Dai missili olandesi nel Mundial argentino al “cucchiaio” di Totti: i precedenti di Olanda-Italia

Dai missili olandesi nel Mundial argentino al “cucchiaio” di To

La monumentale Amsterdam ArenA si appresta a farsi teatro per il 20° confronto tra i padroni di casa e gli Azzurri. Stasera infatti (ore 20.45 CET) è in programma nella “Venezia del Nord” Olanda-Italia, prestigioso test amichevole tra due delle squadre che hanno inciso in maniera più evidente nella storia del calcio.
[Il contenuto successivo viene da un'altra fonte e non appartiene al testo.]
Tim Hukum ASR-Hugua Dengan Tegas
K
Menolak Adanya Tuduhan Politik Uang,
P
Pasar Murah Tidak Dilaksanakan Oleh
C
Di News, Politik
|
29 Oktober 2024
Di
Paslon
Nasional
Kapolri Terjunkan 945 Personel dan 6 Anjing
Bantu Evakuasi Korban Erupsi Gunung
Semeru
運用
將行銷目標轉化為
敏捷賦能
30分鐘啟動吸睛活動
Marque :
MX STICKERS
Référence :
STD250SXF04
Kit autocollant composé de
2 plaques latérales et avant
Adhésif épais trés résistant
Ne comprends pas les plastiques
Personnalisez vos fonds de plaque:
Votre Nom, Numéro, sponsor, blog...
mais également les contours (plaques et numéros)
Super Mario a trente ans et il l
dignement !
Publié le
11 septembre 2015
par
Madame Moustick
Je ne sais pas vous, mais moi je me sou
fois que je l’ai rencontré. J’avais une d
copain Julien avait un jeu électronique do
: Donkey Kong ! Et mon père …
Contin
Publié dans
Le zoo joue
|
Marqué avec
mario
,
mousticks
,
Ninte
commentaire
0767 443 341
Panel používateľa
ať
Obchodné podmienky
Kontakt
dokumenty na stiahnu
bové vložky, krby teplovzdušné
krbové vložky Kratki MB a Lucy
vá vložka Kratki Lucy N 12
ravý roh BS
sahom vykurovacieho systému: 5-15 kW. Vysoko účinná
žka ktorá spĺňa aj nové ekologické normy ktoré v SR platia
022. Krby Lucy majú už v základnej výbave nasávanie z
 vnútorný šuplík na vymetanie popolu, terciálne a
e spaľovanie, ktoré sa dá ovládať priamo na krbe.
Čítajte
La storia dei duelli tra Oranje e Azzurri è quasi secolare, giacché il primo confronto diretto risale al 1920 quando, in amichevole, le due rappresentative impattarono sull’1-1 in quel di Genova. Da lì appunto altre 18 occasioni di incontro che hanno indirizzato il bilancio dei precedenti in favore dell’Italia, capace di fissare lo score a 8 vittorie, 8 pareggi e 3 sconfitte, delle quali l’ultima è datata 2008, ancora una volta in amichevole, con gli olandesi capaci di imporsi per 3-0; è andato invece agli Azzurri l’ultimo confronto diretto disputato a Bari nel 2014 (2-0). Focalizzando la nostra attenzione poi sui precedenti azzurri ad Amsterdam, se ne contano 4 contro l’Olanda (1 vittoria italiana e 3 pareggi) e 5 disputati nel corso del torneo olimpico del 1928 che gli Azzurri conclusero al terzo posto.

In questa rivalità, pronta ad arricchirsi tra qualche ora di un nuovo capitolo, meritano di vedersi riservato un posto d’onore due momenti altamente rappresentativi per l’intera storia di questo sport. Il primo ha sorriso agli olandesi, quelli del “calcio totale”, della prima grande rivoluzione tecnico-tattica del football; ci riferiamo alla tiratissima “semifinale” del Mundial argentino del 1978 (virgolette quantomai opportune in considerazione della formula del torneo, a doppio girone, che portò proprio Olanda ed Italia a giocarsi l’accesso in finale nell’ultima partita del secondo girone eliminatorio), nella quale l’entusiasmo azzurro fu spezzato da due autentiche bordate di Brandts e Haan che completarono la rimonta oranje, consentendo ai tulipani l’accesso nella finalissima, vinta poi dall’Argentina padrone di casa. Il secondo momento topico di questa rivalità sportiva è ben più recente e gradito ai nostri colori. Tutti i tifosi azzurri, tanto che l’abbiano vissuto in prima persona che conosciuto attraverso immagini e filmati di repertorio, saranno concordi nel ritenere la vittoria ai rigori della Nazionale allenata da Zoff nella semifinale di Euro 2000 una di quelle esperienze indelebili nella nostra memoria storica. Un match epico, giocato proprio all’Amsterdam ArenA da una nazionale italiana rimasta in dieci già nel primo tempo; autentica sfida infinita che ebbe il suo uomo del destino in Francesco Toldo, autore di una prestazione irreale fatta di 3 rigori parati (1 nei tempi regolamentari e 2 nella sequenza finale) e la sua firma d’autore nel celeberrimo “cucchiaio” di Francesco Totti.